Cette annonce intervenait en réponse « aux menaces » de vengeance émise par la direction iranienne après la mort de Soleimani, que l’Iran a promis de venger.

Cette mort qui a choqué les Iraniens et suscité des « craintes d’une nouvelle guerre au Moyen-Orient », a été qualifiée par le président Hassan Rohani, de « grande perte », affirmant que « l’Iran et les forces libres dans la région prendront leur revanche » « au bon endroit et au bon moment ».

Le corps des Gardiens de la révolution islamique a choisi 35 cibles américaines qu’ils peuvent frapper en réaction à la mort du commandant de la Force Al-Qods.

La montée des tensions entre les Etats-Unis et l’Iran en Irak reste, selon les observateurs, liée au  contentieux grandissant autour du programme nucléaire iranien depuis le retrait unilatéral américain en mai 2018 de l’accord international conclu en 2015 entre Téhéran et cinq grandes puissances.

Appels à la retenue

La majorité des dirigeants mondiaux dont notamment les pays arabes et les Européens ont fait part de leur inquiétude après cette attaque, appelant à « la retenue » et à la « désescalade », redoutant une déflagration au Moyen-Orient.

Le gouvernement Irakien et la classe politique, ont vivement condamné le raid sur leur territoire, affirmant que leur pays, ne devrait pas être, le « théâtre de la confrontation qui oppose Téhéran à Washington, considérant l’attaque, d’ »atteinte » à la souveraineté du pays.

Un responsable saoudien a déclaré dimanche que l’Arabie Saoudite a souligné « l’importance de faire preuve de retenue » pour se prémunir contre tout acte pouvant conduire à une escalade, appelant à la prise de mesures urgentes pour « désamorcer les tensions ».

Le prince Khaled ben Salmane, vice-ministre de la Défense, de se rendra, dans ce contexte, à Washington et à Londres dans les prochains jours pour transmettre cet appel à la retenue, a rapporté le quotidien saoudien Asharq al-Awsat.

A l’instar de nombre de pays arabes, le Koweït a appelé de son côté, la communauté internationale à exercer ses responsabilités en préservant la sécurité et la stabilité au Moyen-Orient.

Pour sa part, le chef de la diplomatie européenne Josep Borrell qui a précédemment évoqué l’importance de préserver l’accord de Vienne sur le nucléaire iranien (JCPOA en anglais, ndlr) qui reste crucial pour la sécurité mondiale, a exhorté « tous les acteurs impliqués et leurs partenaires (…) à faire preuve d’un maximum de retenue ».

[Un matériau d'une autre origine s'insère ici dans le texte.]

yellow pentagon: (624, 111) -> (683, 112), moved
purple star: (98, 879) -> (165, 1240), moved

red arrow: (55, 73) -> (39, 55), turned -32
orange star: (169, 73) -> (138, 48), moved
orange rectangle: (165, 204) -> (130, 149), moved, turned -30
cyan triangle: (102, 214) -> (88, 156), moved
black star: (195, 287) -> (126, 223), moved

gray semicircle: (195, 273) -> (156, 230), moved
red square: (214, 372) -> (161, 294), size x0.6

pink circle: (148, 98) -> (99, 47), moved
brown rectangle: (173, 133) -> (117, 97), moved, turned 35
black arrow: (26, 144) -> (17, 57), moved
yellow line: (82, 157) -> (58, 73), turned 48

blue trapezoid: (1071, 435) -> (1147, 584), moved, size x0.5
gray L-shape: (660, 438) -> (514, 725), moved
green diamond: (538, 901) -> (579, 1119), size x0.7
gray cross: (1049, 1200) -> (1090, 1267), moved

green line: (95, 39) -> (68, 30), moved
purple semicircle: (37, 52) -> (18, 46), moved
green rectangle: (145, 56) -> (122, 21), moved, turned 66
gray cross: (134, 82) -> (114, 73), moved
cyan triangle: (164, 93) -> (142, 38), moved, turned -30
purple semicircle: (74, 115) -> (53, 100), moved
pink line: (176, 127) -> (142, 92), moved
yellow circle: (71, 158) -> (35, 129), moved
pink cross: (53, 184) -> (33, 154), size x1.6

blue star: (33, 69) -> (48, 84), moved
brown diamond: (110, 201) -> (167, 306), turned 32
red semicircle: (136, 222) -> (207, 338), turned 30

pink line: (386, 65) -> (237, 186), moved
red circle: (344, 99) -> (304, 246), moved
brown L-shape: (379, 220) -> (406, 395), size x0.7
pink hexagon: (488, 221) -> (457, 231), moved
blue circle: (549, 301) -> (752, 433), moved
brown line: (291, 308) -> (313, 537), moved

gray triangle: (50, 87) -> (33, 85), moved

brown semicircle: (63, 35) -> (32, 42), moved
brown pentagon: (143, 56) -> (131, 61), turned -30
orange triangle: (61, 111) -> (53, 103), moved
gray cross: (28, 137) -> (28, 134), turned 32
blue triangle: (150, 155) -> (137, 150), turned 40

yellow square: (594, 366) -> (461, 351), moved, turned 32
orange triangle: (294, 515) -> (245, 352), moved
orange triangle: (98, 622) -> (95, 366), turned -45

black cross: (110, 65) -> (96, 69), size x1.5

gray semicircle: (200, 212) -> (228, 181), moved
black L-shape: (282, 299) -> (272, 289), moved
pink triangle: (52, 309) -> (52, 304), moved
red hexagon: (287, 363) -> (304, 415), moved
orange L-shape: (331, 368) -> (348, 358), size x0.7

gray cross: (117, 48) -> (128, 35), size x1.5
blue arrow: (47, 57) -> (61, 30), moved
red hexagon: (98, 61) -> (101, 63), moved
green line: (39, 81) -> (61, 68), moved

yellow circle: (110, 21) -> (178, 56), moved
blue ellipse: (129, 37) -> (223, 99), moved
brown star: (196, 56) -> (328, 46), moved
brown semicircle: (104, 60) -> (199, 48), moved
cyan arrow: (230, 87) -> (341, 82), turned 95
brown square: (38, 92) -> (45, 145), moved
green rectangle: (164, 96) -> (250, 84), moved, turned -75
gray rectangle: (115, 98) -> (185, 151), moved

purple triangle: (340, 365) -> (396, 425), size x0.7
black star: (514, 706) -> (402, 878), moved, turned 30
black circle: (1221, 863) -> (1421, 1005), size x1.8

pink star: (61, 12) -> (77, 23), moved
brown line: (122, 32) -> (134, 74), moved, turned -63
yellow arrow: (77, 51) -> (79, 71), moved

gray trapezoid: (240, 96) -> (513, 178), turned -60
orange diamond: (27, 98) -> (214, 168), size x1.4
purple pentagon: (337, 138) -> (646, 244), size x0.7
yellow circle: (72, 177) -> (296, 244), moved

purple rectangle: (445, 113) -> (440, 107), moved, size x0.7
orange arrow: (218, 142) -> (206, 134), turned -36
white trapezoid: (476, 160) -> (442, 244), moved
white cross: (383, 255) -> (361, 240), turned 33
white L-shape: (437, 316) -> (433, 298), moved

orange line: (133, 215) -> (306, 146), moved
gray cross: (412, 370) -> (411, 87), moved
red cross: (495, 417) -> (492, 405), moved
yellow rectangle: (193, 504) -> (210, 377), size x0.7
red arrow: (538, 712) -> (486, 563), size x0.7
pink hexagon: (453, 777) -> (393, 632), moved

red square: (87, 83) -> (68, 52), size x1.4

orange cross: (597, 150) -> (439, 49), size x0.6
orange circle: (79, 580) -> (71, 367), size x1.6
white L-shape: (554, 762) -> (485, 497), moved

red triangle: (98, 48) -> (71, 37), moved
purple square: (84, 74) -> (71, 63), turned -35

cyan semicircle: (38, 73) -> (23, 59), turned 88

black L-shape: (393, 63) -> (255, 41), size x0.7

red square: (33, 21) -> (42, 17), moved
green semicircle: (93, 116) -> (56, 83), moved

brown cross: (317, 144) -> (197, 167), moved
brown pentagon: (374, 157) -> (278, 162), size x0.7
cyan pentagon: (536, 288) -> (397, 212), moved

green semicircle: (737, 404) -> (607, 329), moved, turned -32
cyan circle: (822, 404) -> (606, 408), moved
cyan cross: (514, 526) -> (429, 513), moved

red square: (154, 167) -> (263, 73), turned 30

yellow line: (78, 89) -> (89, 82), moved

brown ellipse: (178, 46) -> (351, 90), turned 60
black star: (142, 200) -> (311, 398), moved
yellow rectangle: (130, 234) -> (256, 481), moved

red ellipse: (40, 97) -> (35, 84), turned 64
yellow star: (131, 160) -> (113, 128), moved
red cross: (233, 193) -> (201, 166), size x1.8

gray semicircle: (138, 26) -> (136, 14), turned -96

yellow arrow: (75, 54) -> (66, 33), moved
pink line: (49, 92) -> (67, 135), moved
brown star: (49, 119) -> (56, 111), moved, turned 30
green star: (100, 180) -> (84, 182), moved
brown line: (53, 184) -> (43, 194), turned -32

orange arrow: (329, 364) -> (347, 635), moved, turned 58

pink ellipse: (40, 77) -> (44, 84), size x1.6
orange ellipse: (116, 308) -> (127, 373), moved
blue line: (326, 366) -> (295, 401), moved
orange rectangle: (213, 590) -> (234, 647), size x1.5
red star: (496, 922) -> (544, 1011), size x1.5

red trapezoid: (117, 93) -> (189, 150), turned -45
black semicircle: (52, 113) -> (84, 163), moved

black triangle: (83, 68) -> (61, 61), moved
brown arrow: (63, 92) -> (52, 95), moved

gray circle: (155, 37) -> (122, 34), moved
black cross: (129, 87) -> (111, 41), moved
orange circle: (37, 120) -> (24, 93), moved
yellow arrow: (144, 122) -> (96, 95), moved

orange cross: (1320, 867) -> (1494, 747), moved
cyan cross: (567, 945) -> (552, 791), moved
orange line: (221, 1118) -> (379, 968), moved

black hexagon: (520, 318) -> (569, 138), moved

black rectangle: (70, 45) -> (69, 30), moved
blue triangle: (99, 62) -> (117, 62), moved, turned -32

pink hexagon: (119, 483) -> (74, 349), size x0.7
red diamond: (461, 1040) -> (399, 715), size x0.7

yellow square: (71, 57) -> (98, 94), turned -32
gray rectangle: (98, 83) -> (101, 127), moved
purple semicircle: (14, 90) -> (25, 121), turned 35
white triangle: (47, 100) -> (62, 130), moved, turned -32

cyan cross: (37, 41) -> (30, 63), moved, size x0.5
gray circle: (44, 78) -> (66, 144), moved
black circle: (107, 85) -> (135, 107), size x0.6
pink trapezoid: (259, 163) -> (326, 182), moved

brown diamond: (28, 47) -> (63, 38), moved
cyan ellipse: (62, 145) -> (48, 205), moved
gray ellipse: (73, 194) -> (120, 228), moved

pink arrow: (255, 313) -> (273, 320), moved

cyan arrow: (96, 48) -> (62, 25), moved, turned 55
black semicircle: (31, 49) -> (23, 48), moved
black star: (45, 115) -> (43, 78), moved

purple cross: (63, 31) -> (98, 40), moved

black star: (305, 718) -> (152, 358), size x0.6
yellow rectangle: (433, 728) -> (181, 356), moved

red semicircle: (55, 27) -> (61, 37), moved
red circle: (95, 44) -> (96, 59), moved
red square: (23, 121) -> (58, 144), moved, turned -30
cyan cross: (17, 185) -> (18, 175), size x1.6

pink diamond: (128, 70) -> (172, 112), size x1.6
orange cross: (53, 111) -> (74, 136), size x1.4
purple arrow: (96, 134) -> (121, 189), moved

Le ministre français des Affaires étrangères Jean-Yves Le Drian a, quant à lui, appelé l’Iran à éviter « une grave crise de prolifération nucléaire », tandis que son homologue britannique, Dominic Raab, a appelé « toutes les parties à la désescalade ».

L’Allemagne a aussi exprimé sa « grande inquiétude », via sa porte-parole Ulrike Demmer, appelant à la recherche de solutions « par la voie diplomatique ».

Pour sa part, le chef de la diplomatie russe, Sergueï Lavrov s’est entretenu samedi au téléphone avec son homologue iranien, Mohammad Javad Zarif, au lendemain de la mort du général Soleimani, qualifiant les actions américaines, de « violation flagrante du droit international fondamental ».